Azucena Villaflor, founder of the association of the Mothers of Plaza de Mayo, is one of the six figures chosen last December to be honoured on the next European Day of the Righteous, a celebration to commemorate those who have stood up against crimes and totalitarism with their own moral responsibility.
The new year will remember the moral and civil resistance of six women who risked their lives to unmask torturers and murderers, to demand equality and respect, decent life conditions, freedom and democracy.
“(…) We care a lot about the subject of the moral and civil resistance of women to defend their dignity,” said Gabriele Nissim, Chairman of the Gardens of the Righteous Worldwide Committee.
“Their struggle, carried out all over the world, involves us all, because it embraces the defense of the fundamental rights of every human being.

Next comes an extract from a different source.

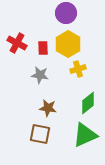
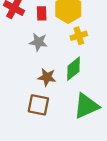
green diamond: (88, 103) -> (74, 69), moved

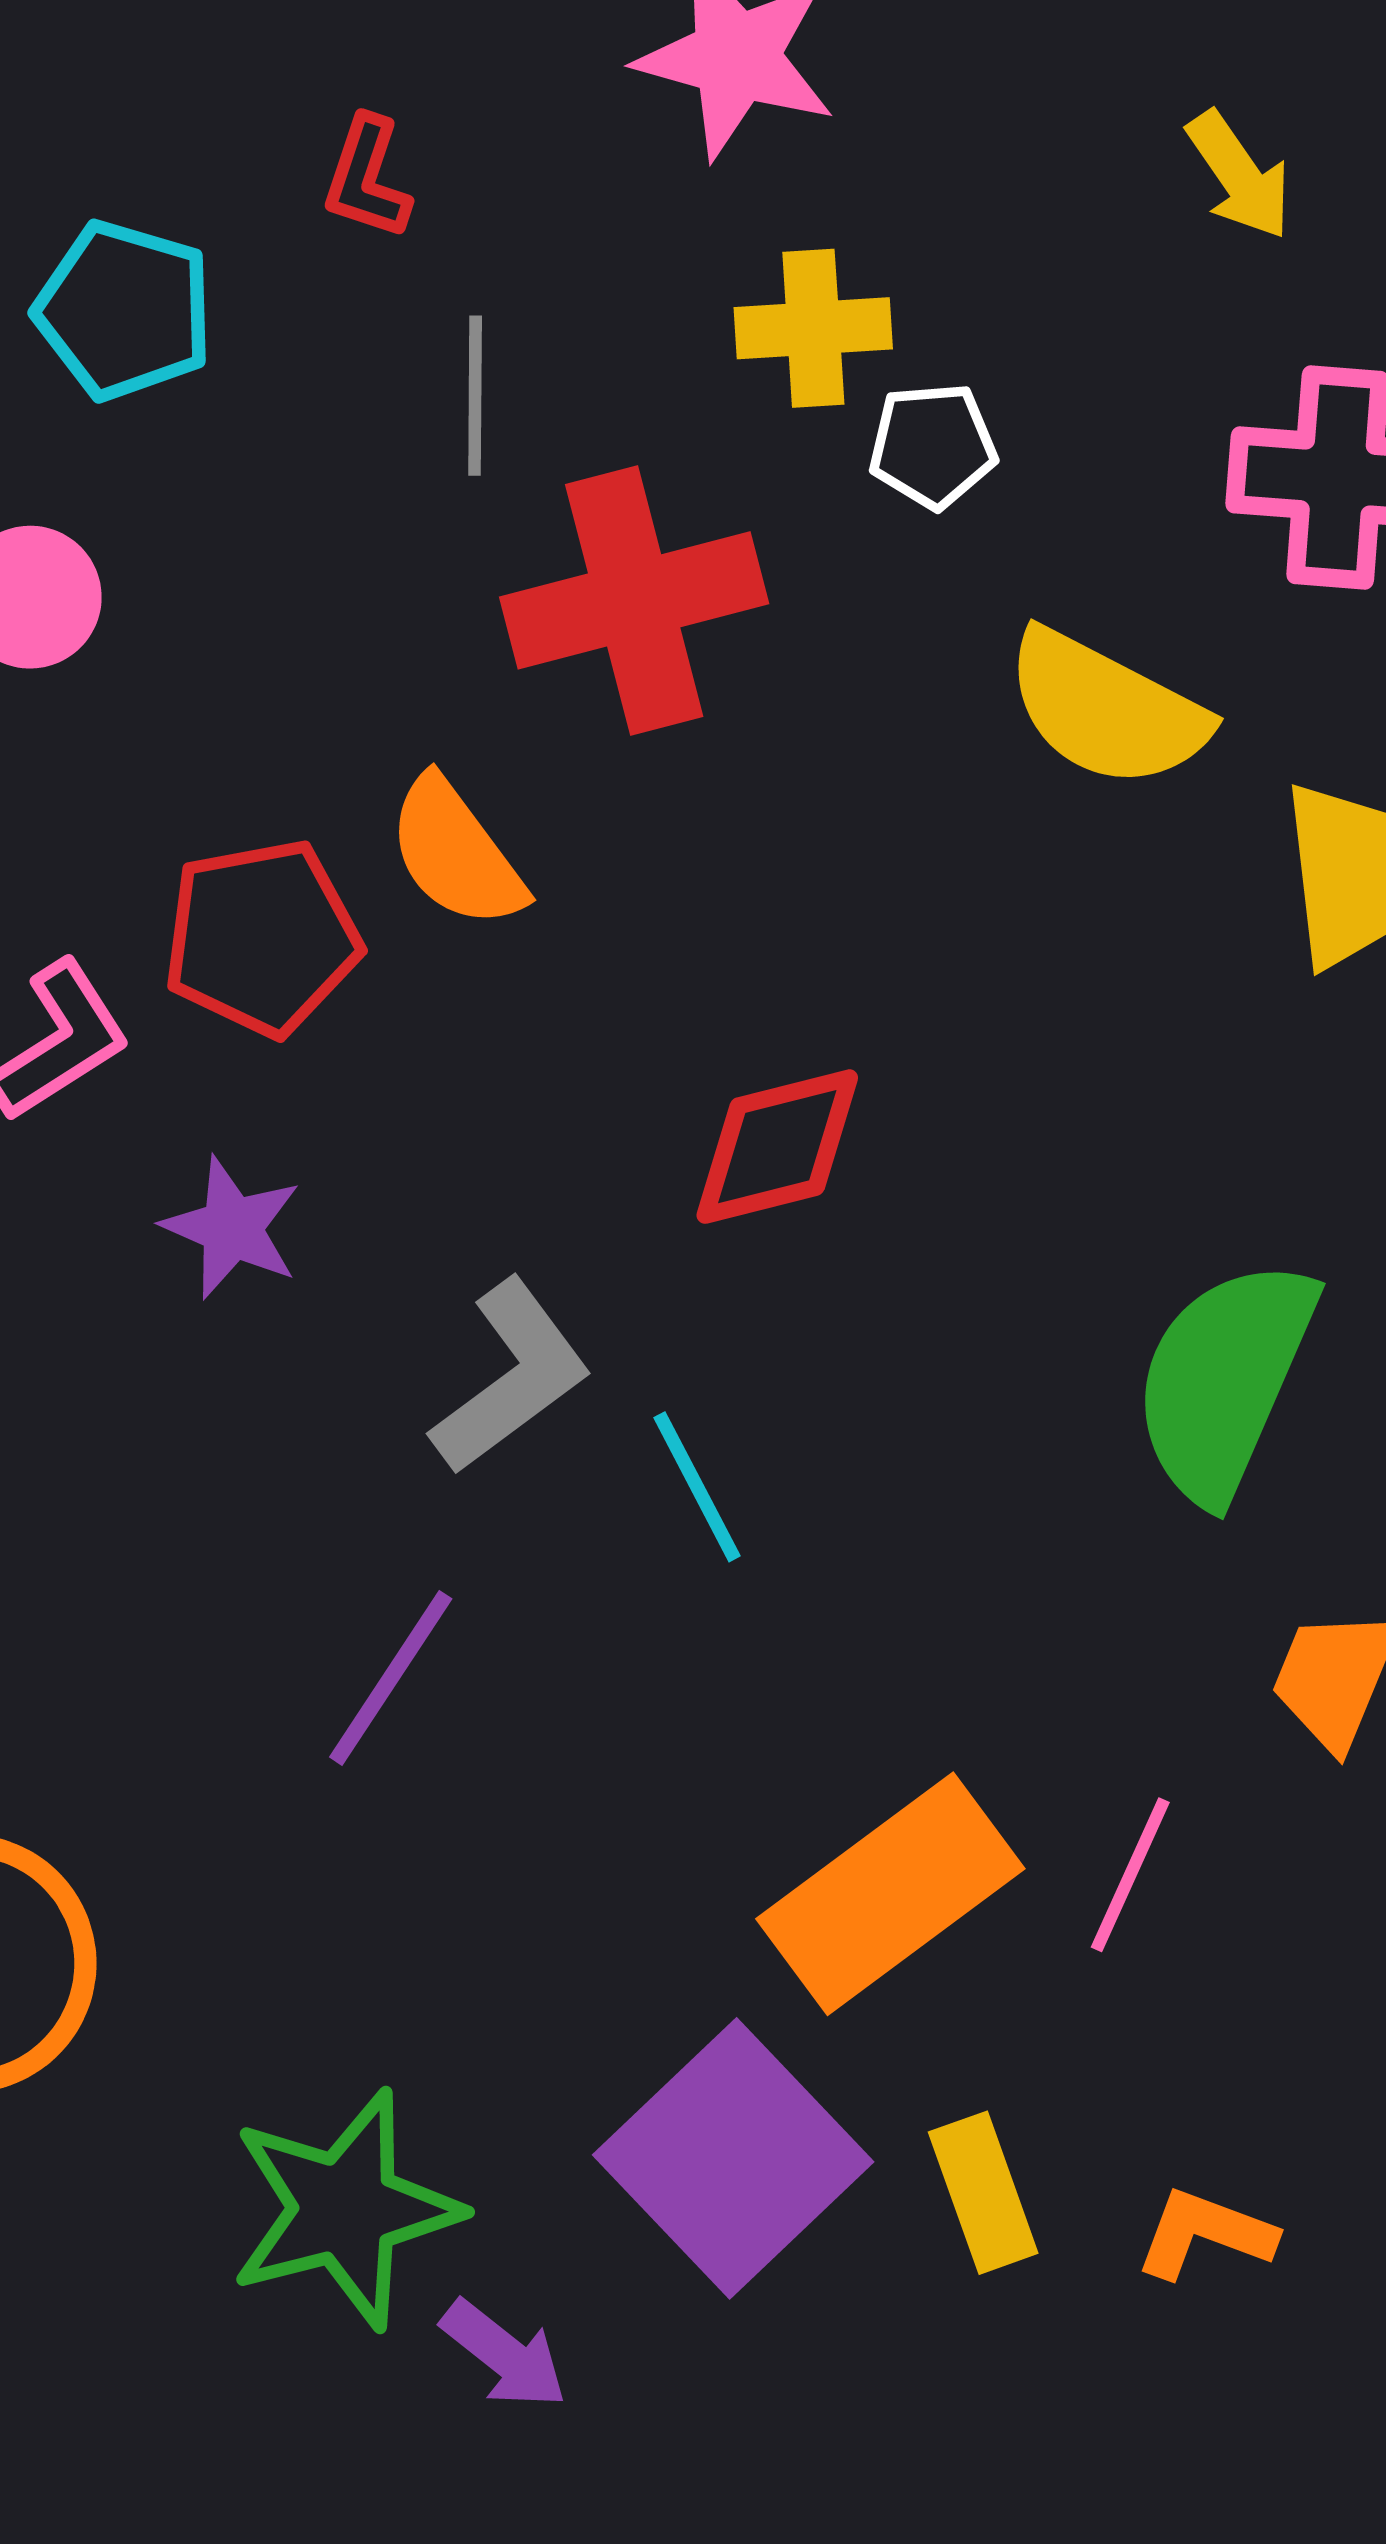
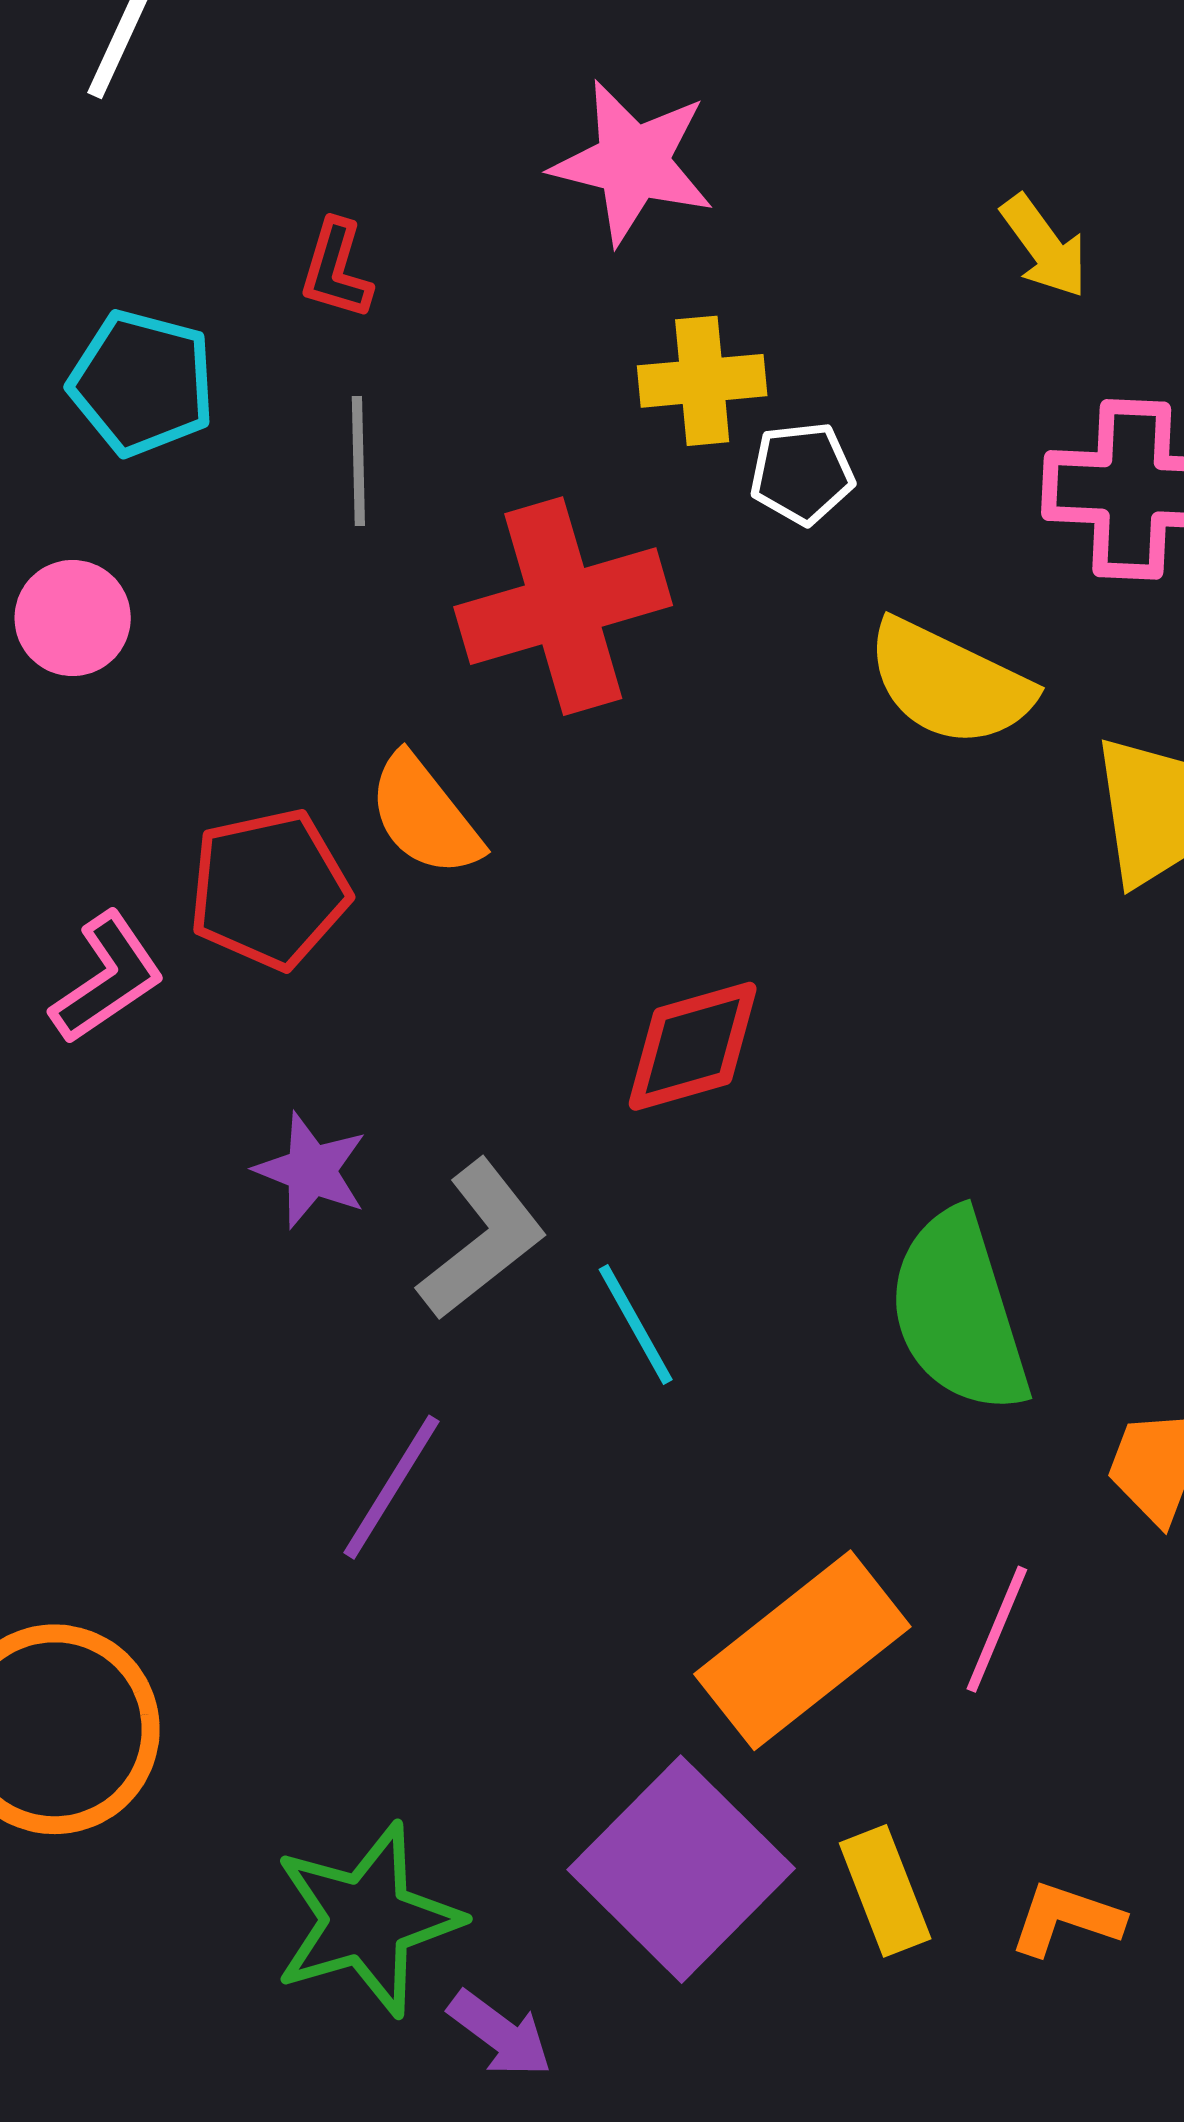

This is why we deemed it important to hold the celebrations of next European Day of the Righteous on the same symbolic date of International Women’s Day – 8 March.”
Abducted and disappeared
Almost 40 years from her death, Azucena Villaflor is going to be honored for her commitment to the truth, her sacrifice, and her tireless defense of human dignity.

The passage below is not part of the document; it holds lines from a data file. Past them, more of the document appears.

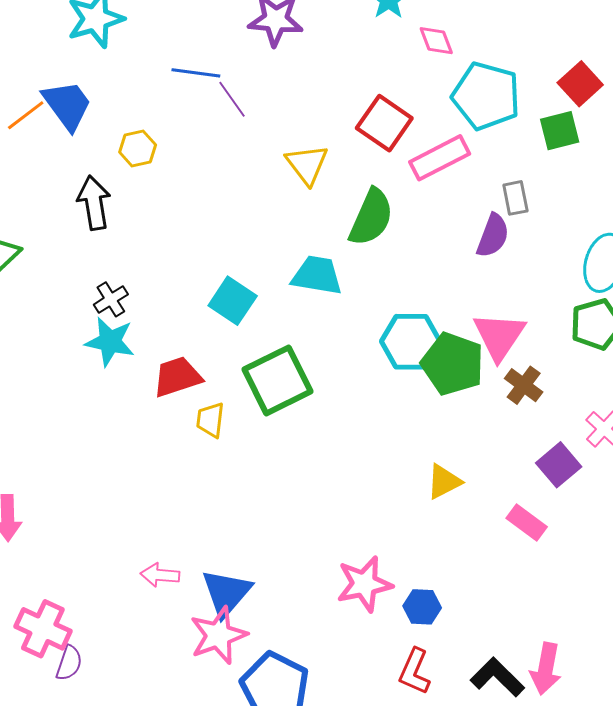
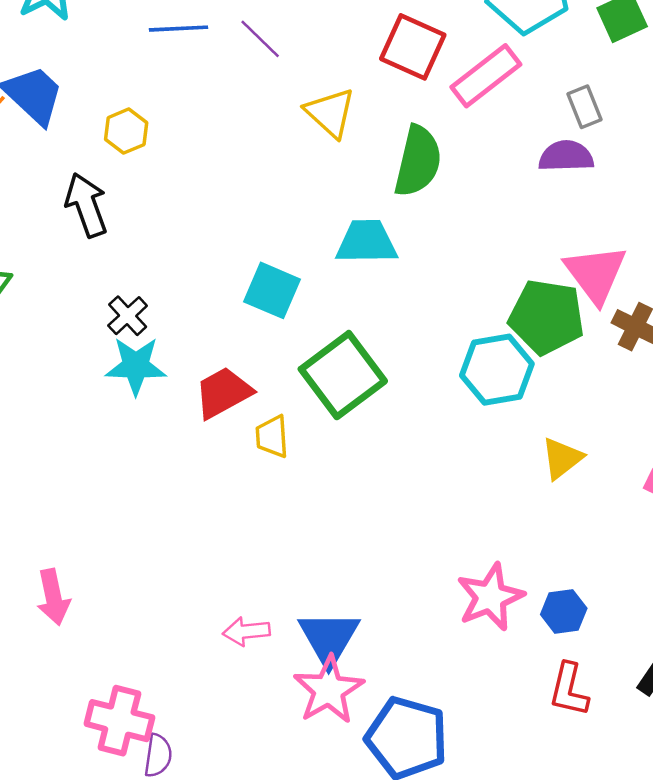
purple line: (232, 99) -> (260, 39), moved
purple semicircle: (493, 236) -> (566, 156), turned -102
cyan hexagon: (411, 342) -> (497, 370), moved

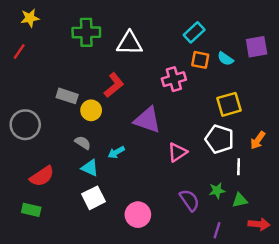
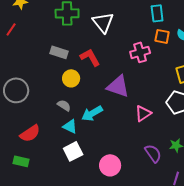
cyan rectangle: (194, 32) -> (157, 13), turned -54
white triangle: (129, 43) -> (103, 22), turned 50
red L-shape: (114, 85) -> (90, 57), turned -80
gray rectangle: (67, 96) -> (59, 52), moved
cyan arrow: (116, 152) -> (92, 113), size x1.5

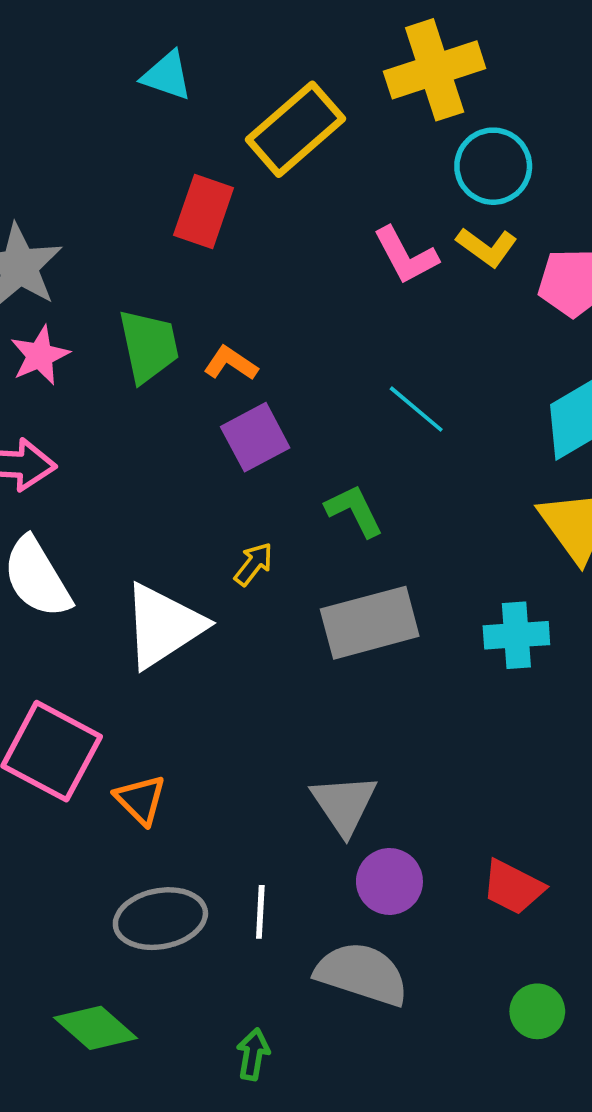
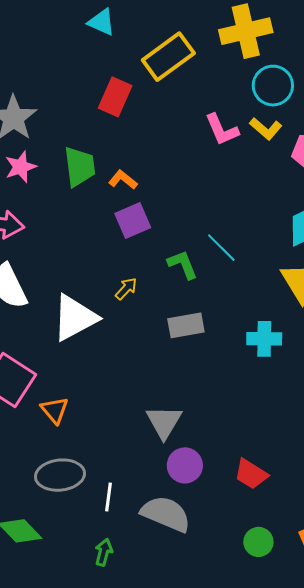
cyan line: (416, 409) -> (221, 248), moved
gray rectangle: (370, 623) -> (186, 325), size x0.7
white line: (260, 912) -> (108, 497), moved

Villaflor was born in 1924. She met her husband, Pedro De Vicenti, while working as a telephone secretary in a home appliances company, and they had four children. When the military dictatorship took power in 1976, Villaflor and her family were living outside Buenos Aires.
A few months after the beginning of the dictatorship one of Villaflor’s sons, Nèstor, was abducted by the National Reorganisation Process.
An estimate 30,000 people “disappeared” in Argentina between 1976 and 1983. The aim of the dictatorship was to terrorise the population, induce silence and obedience. The prisoners were taken to concentration camps where they were tortured with electric shocks, boiling oil, and blows. The bodies were disposed and their whereabouts never revealed.
“Ordered to ‘circulate'”
Yet, Azucena Villaflor could not be silenced. After her son disappeared, Villaflor started searching for him through the Ministry of Interior. During her search she met other women who were looking for missing relatives and after months of fruitless inquiry, she decided to start a series of demonstrations.
On the April 30 1977, Villaflor and 13 other mothers went to the Plaza de Mayo in central Buenos Aires and marched around the square asking the government to disclose the truth about the desaparecidos. The Plaza de Mayo, right in front of the Casa Rosada government palace, was chosen by Villaflor and the other mothers for its political importance in the history of Argentina.
Since the police had ordered them to “circulate”, the mothers decided to march around the Plaza. After the first demonstration, every Thursday at about 3.30 p.m. Villaflor and the other women met and marched in the Plaza de Mayo, a schedule that is still kept today.
In the long run, her work and commitment put Villaflor on the spotlight. She soon became thorny for the Argentinian government and on the 10th of December Villarflor was abducted by armed force from her home in Villa Dominico.
She was detained and killed in the concentration camp of the Navy Mechanics School and her body could only be identified in 2005 by the Argentine Forensic Anthropology Team. The remains were returned to her family and she was buried at the foot of the May Pyramid in the centre of the Plaza de Mayo, where she fought until the end for the truth to be disclosed.